# PROBLEM TO SOLVE
Restate the listing word for word. Stop at the line that holds "Table 3 . Accuracy", include it, and leave out all pictures.

# DATA FOR THIS TASK
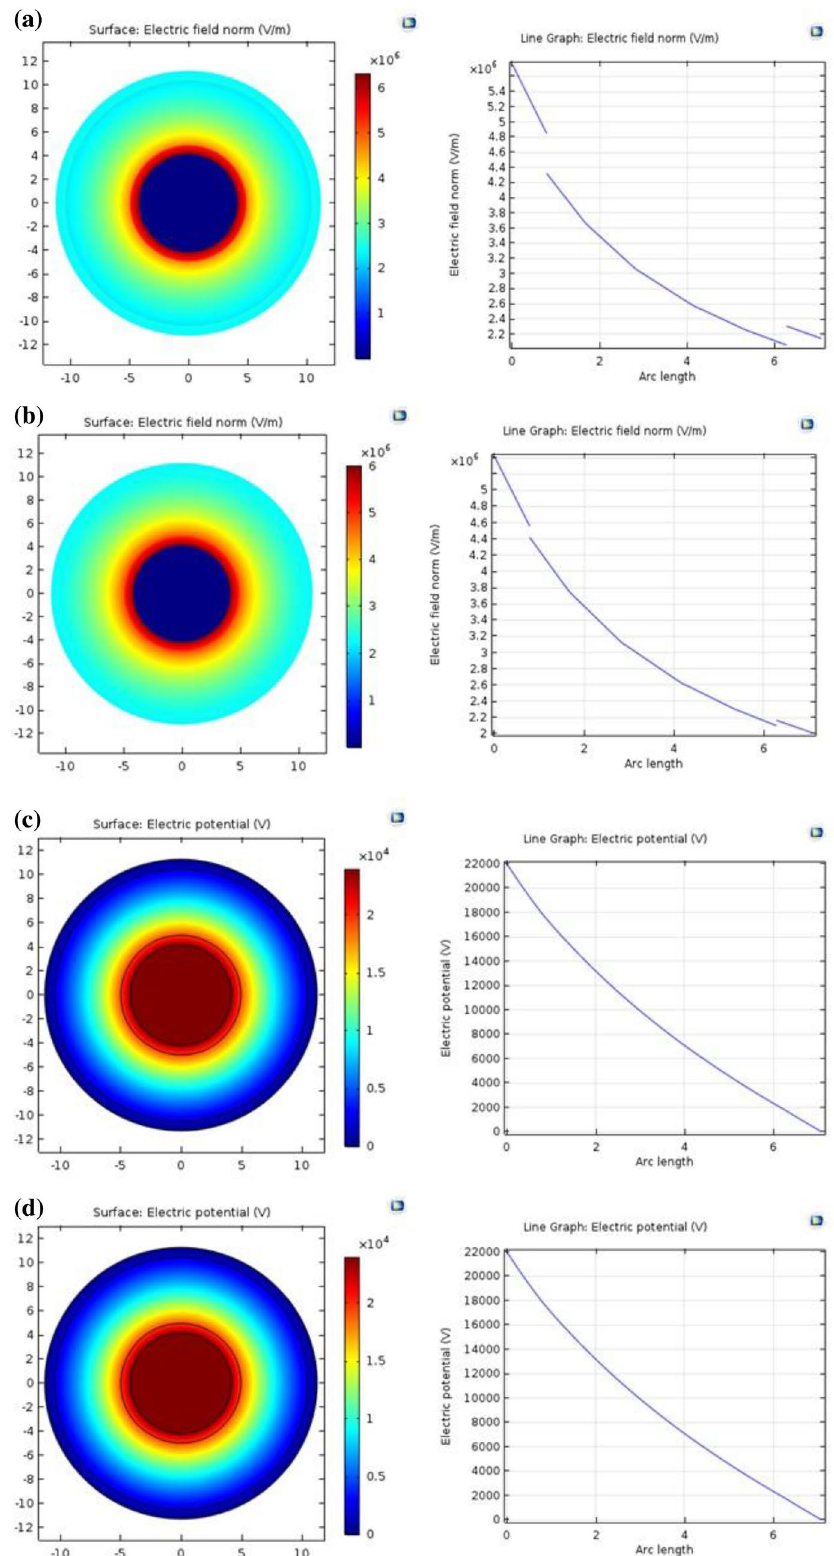
Figure 9. Electric field distribution in medium-voltage cable of ( a ) (PVC/LLDPE)ZnO-b. ( b ) (PVC/LLDPE) ZnO-pA. ( c ) (PVC/LLDPE)ZnO-b. ( d ) (PVC/LLDPE)ZnO-pA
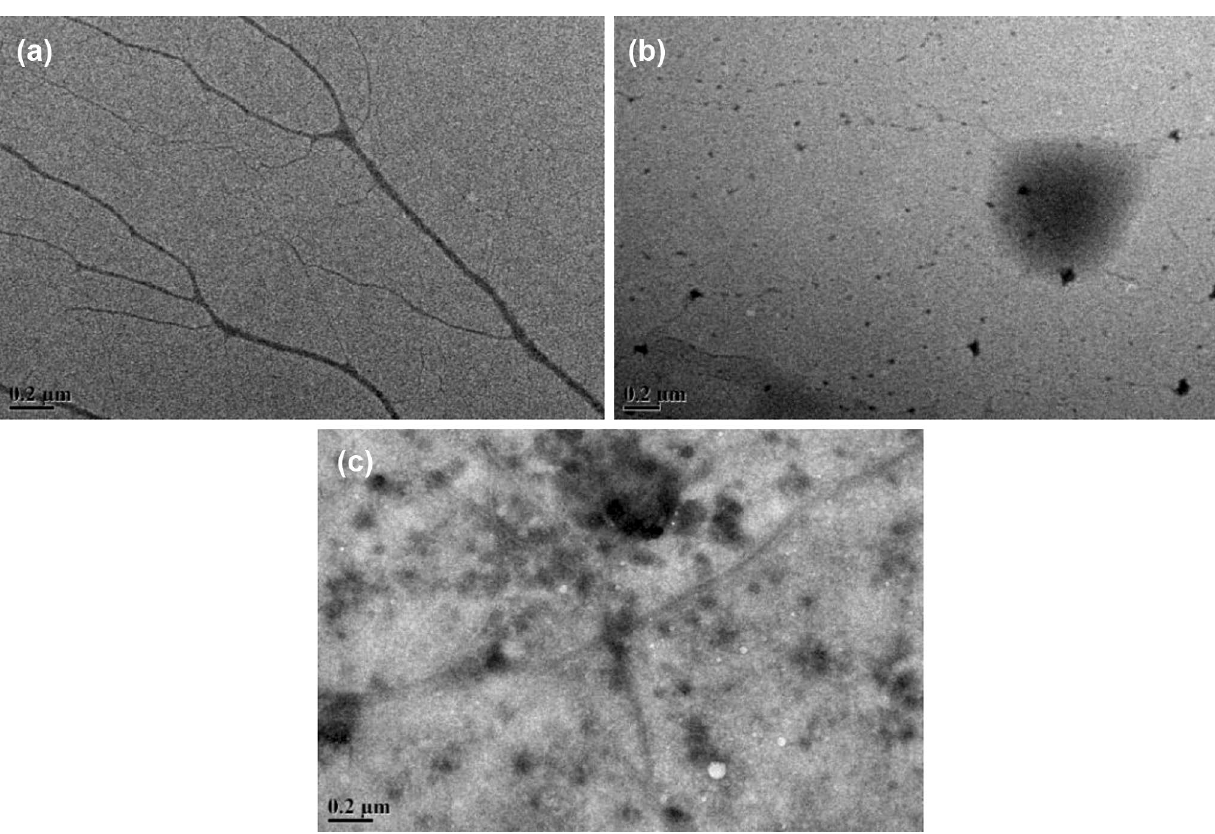
Fig. 9 a TEM image of linear polymer; b TEM image of polymer–surfactant; and c TEM image of HAHPAM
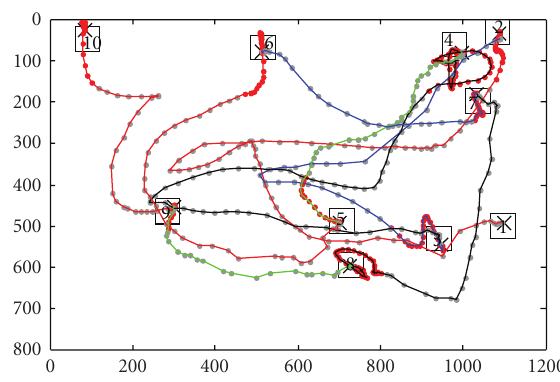
Figure 12: A search path using halo&zoom in the plane.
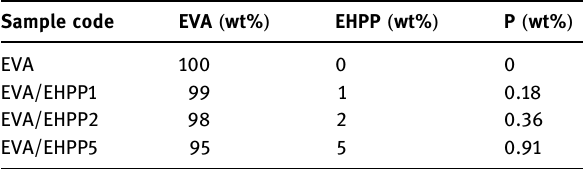
Table 1: Formulas of EVA samples Sample code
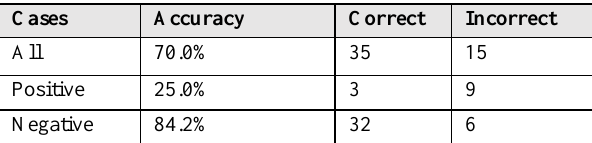
Table 3 . Accuracy of the solar panel detection for the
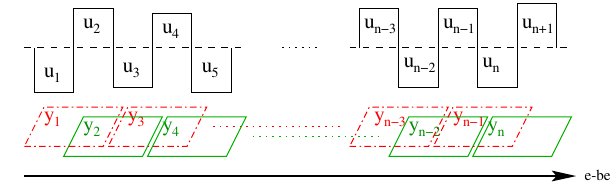
FIG. 1. (Color) Concept of induction shimming. The sinusoidal field in one of the undulator halves is approximated for the sake of simplicity by a rectangular shape. Because of minor field errors caused by finite tolerances, the amplitude of the field varies slightly. This variation is compensated by HTSC loops arranged in the way shown in this picture. The length of one loop in the beam direction is exactly one ideal period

# PROBLEM SOLUTION
Figure 9. Electric field distribution in medium-voltage cable of ( a ) (PVC/LLDPE)ZnO-b. ( b ) (PVC/LLDPE) ZnO-pA. ( c ) (PVC/LLDPE)ZnO-b. ( d ) (PVC/LLDPE)ZnO-pA
Fig. 9 a TEM image of linear polymer; b TEM image of polymer–surfactant; and c TEM image of HAHPAM
Figure 12: A search path using halo&zoom in the plane.
Table 1: Formulas of EVA samples Sample code
Table 3 . Accuracy of the solar panel detection for the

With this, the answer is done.